I successi non arrivano per caso. E nemmeno subito. Lo devono sapere bene Stefano La Rosa e Claudio Panozzo, insieme dal lontano 1998, quando Stefano frequentava ancora la seconda media. Un binomio vincente, quello fra il fondista grossetano che compirà i 30 anni il prossimo 28 settembre e il suo coach, come testimoniano gli 8 titoli di Campione italiano, le 21 presenze in Nazionale assoluta, il recente ottavo posto ai Campionati europei di Zurigo e, soprattutto, il positivo esordio in maratona, lo scorso primo marzo a Treviso.
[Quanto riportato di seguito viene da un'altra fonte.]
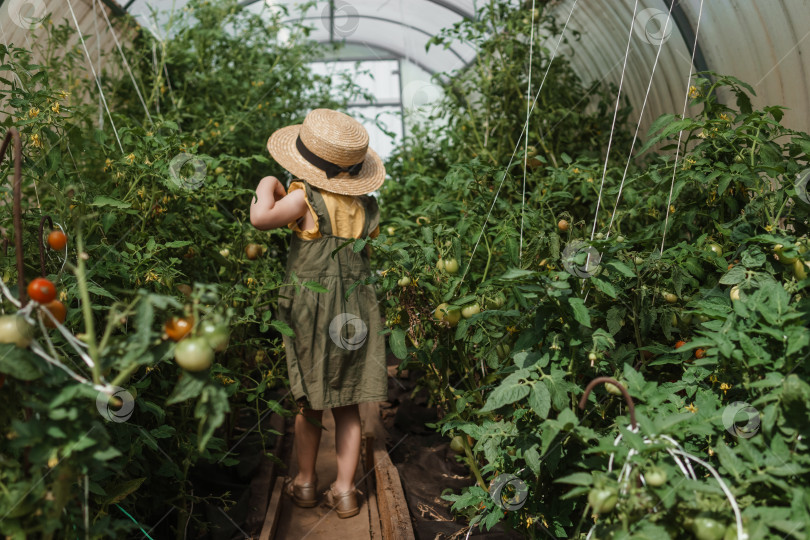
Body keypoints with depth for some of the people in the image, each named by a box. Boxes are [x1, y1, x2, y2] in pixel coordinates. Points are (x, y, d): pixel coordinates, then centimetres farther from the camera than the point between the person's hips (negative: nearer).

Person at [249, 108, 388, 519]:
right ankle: (344, 490, 17)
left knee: (310, 403, 13)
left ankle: (305, 484, 28)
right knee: (347, 404, 12)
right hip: (356, 311, 4)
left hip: (312, 311, -3)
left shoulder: (306, 198, -16)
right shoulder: (366, 204, 1)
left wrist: (267, 187, -7)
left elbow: (261, 218, -30)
Su Correre di aprile è Giorgio Rondelli che approfondisce questo proficuo rapporto attraverso un’interessante intervista che tocca tutti gli aspetti della preparazione per la maratona. Eccone un estratto. Nel numero in edicola troverete inoltre le relative tabelle di allenamento.
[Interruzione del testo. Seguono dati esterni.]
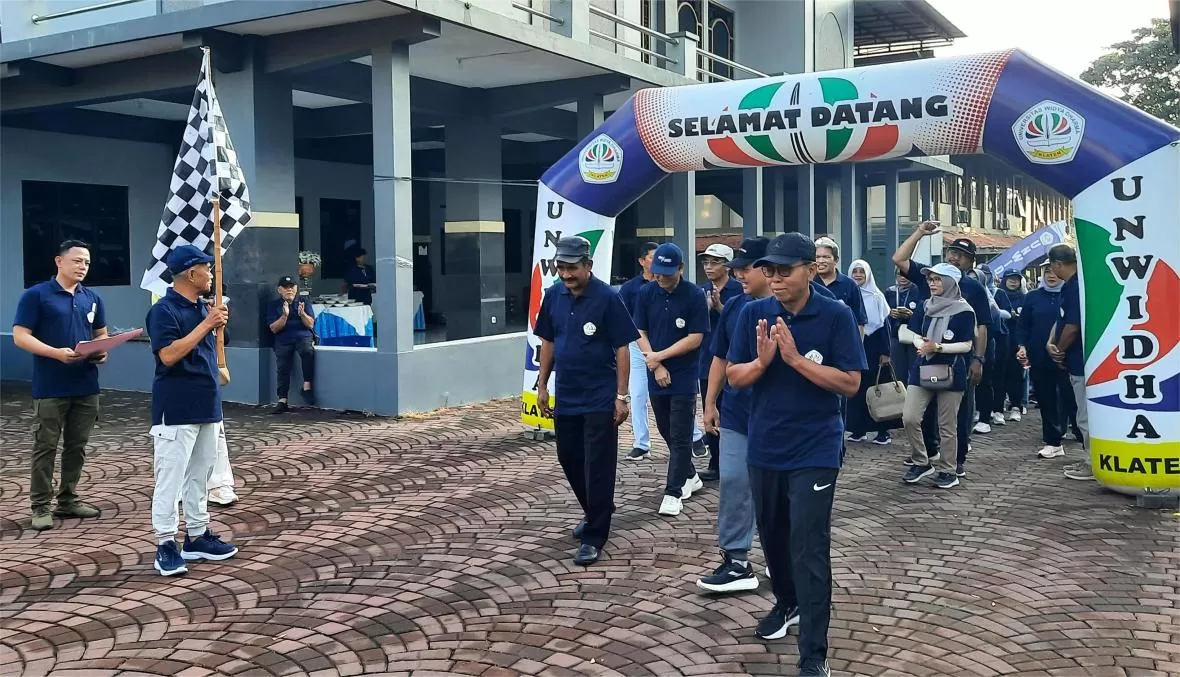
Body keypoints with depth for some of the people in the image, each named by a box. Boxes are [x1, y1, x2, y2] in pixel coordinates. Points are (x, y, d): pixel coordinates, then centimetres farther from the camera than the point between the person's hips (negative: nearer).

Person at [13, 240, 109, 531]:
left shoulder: (92, 298, 12)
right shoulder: (36, 295, -5)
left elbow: (101, 334, 20)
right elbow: (20, 336, -9)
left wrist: (102, 351, -4)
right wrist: (57, 353, -22)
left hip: (86, 386, 5)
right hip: (50, 387, -5)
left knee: (77, 446, 11)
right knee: (45, 447, 0)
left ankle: (68, 500, 21)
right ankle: (40, 507, 7)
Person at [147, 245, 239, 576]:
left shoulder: (202, 308, 12)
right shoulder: (164, 310, -13)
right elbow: (169, 355, -24)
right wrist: (206, 324, -22)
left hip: (206, 406, 9)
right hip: (177, 410, -9)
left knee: (200, 474, 15)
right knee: (171, 476, -5)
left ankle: (197, 536, 24)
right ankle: (165, 544, 1)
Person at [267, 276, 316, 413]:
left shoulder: (304, 301, 11)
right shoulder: (273, 305, 10)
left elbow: (310, 324, 4)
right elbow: (274, 329, 0)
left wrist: (302, 314, -16)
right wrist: (284, 315, -16)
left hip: (303, 337, 0)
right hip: (283, 341, 0)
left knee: (308, 351, -33)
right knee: (283, 367, -19)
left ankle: (307, 386, -29)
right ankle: (282, 401, -24)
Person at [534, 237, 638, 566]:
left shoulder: (607, 298, -14)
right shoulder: (554, 295, 2)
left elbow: (622, 348, -11)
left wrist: (621, 395, -13)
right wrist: (542, 385, 10)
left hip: (600, 399, -6)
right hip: (565, 396, 6)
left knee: (598, 467, -1)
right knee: (569, 459, 17)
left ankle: (594, 536, 7)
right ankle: (595, 512, 39)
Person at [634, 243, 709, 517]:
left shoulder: (694, 295, -10)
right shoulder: (646, 294, 0)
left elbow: (695, 339, -11)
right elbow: (641, 334, 3)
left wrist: (659, 356, -12)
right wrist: (657, 367, -7)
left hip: (684, 378, -4)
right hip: (656, 376, 4)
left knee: (680, 436, -3)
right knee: (667, 432, 14)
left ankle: (673, 492, 2)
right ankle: (690, 476, 33)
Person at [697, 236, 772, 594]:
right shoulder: (733, 307, 4)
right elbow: (720, 358, 11)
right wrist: (710, 403, 11)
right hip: (736, 414, 4)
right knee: (733, 483, 3)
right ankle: (736, 560, 10)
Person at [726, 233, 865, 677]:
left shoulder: (836, 316, -10)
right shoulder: (753, 314, -1)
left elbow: (850, 383, -12)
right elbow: (734, 377, 1)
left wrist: (796, 359, -22)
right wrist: (762, 360, -20)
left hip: (815, 451, -4)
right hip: (764, 448, 4)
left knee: (809, 550, -6)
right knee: (773, 537, 20)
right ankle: (787, 603, 45)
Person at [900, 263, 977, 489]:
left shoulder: (963, 310, -7)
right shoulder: (927, 306, 9)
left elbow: (967, 345, -11)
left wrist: (938, 347, -20)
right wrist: (922, 345, -11)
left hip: (950, 371, -5)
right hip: (922, 369, 5)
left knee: (947, 425, 2)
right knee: (909, 418, -5)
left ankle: (947, 470, 15)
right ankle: (922, 462, 13)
Quando e come è nata l’idea di allenarsi per la maratona?
«Alla fine dell’estate scorsa, dopo i Campionati europei di Zurigo e alla luce di alcune considerazioni oggettive. Stefano, in pista, aveva ormai margini di crescita limitati, anche perché i 10.000 m, la gara in cui avrebbe potuto esprimere tutto il suo potenziale, gli sono sempre risultati ostici sotto l’aspetto psicologico. Non tutti digeriscono bene 25 giri in pista. Inoltre nelle corse su strada si era sempre espresso molto bene, quindi perché non tentare?»
Quali sono stati i maggiori problemi da risolvere per affrontare la gara d’esordio?
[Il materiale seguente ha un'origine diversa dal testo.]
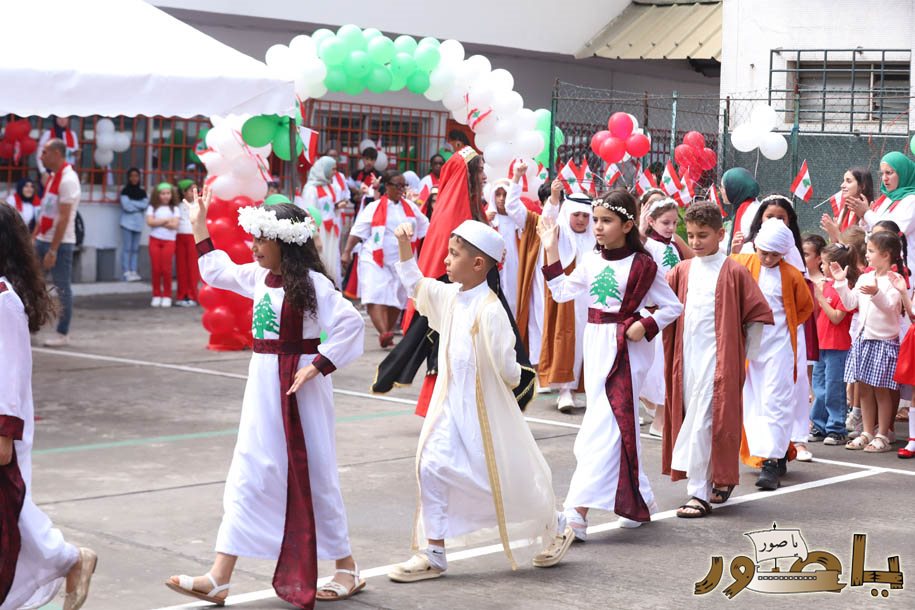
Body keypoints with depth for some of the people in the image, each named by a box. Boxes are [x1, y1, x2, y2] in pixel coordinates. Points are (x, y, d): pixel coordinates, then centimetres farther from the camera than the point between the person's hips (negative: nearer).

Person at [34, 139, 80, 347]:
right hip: (43, 240, 9)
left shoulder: (68, 180, -17)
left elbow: (64, 218, -20)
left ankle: (63, 334, 7)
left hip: (61, 242, -9)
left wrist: (53, 250, -21)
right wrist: (34, 238, 15)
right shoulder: (52, 176, 12)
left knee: (62, 287, 0)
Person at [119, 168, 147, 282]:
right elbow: (126, 206, -11)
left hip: (138, 223, 4)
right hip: (127, 223, -4)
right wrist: (139, 206, -4)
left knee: (135, 249, 4)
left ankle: (133, 271, 6)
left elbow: (145, 204, -1)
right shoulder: (125, 191, 0)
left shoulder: (142, 192, 12)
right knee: (127, 248, -7)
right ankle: (126, 272, -8)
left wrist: (132, 203, -7)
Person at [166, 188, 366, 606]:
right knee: (248, 476, 5)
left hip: (298, 386, -7)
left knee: (312, 475, 3)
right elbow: (216, 271, 26)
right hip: (263, 383, 7)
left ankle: (346, 568, 20)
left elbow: (350, 322, -23)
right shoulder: (259, 277, 8)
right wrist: (199, 226, 26)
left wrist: (318, 366, -22)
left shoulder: (311, 283, -15)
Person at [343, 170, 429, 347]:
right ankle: (383, 333, -32)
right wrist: (347, 251, -11)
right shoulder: (374, 207, 2)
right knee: (376, 296, -20)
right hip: (375, 260, -3)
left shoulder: (411, 207, 11)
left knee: (396, 299, 6)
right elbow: (358, 231, -2)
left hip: (402, 261, 4)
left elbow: (426, 229, 15)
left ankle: (387, 335, 18)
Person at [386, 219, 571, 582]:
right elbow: (415, 285, 17)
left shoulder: (490, 310, -23)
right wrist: (405, 249, 6)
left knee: (505, 479, 7)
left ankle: (556, 532, 31)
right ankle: (433, 554, 8)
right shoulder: (450, 297, 1)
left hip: (485, 410, -7)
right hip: (452, 406, 7)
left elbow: (506, 367, -19)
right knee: (433, 467, -1)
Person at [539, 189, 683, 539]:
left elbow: (673, 306, -2)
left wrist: (645, 326, -16)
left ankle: (577, 512, -17)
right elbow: (562, 292, 11)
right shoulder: (592, 261, 8)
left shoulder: (641, 265, -7)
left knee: (604, 427, -12)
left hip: (625, 351, -6)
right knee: (620, 425, 13)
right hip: (596, 347, 6)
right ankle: (640, 499, 27)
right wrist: (551, 251, 9)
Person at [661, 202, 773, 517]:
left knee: (703, 422, -11)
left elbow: (759, 314, -2)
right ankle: (721, 479, 29)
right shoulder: (681, 271, 9)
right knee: (692, 418, 12)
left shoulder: (734, 272, -5)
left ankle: (700, 494, -9)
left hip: (718, 359, -6)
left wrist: (746, 354, 1)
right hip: (686, 359, 6)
«Soprattutto quelli di natura biomeccanica. Stefano aveva una falcata troppo ampia e dispendiosa, tipica di una carriera sinora legata alla pista. Abbiamo dovuto lavorare per arrivare a una corsa economica, che comportasse la minor spesa energetica possibile, indispensabili per affrontare una gara lunga 42,195 km. Dovevamo cercare di ridurre l’ampiezza della falcata velocizzando le frequenze di appoggio.
Che chilometraggi avete raggiunto durante le varie fasi di preparazione?
«Siamo partiti con chilometraggi ridotti di 120/140/160/180 km alla settimana, per arrivare a superare il muro dei 200 nelle due settimane di maggior carico. Le sedute settimanali sono state 12: niente doppi il giovedì e la domenica pomeriggio.»
C’è un allenamento in particolare che ritieni essere stato vincente?
«Non uno in particolare, perché per fare bene nella maratona bisogna lavorare al top in tutte le direzioni. Certamente il doppio giornaliero di qualità sui ritmi gara, con 14 km al mattino seguiti da un pasto ipoglucidico e poi altri 12 o 14 km al pomeriggio, ci hanno dato fiducia di essere sulla buona strada, vista la facilità con cui Stefano li portava a termine con crono eccellenti.»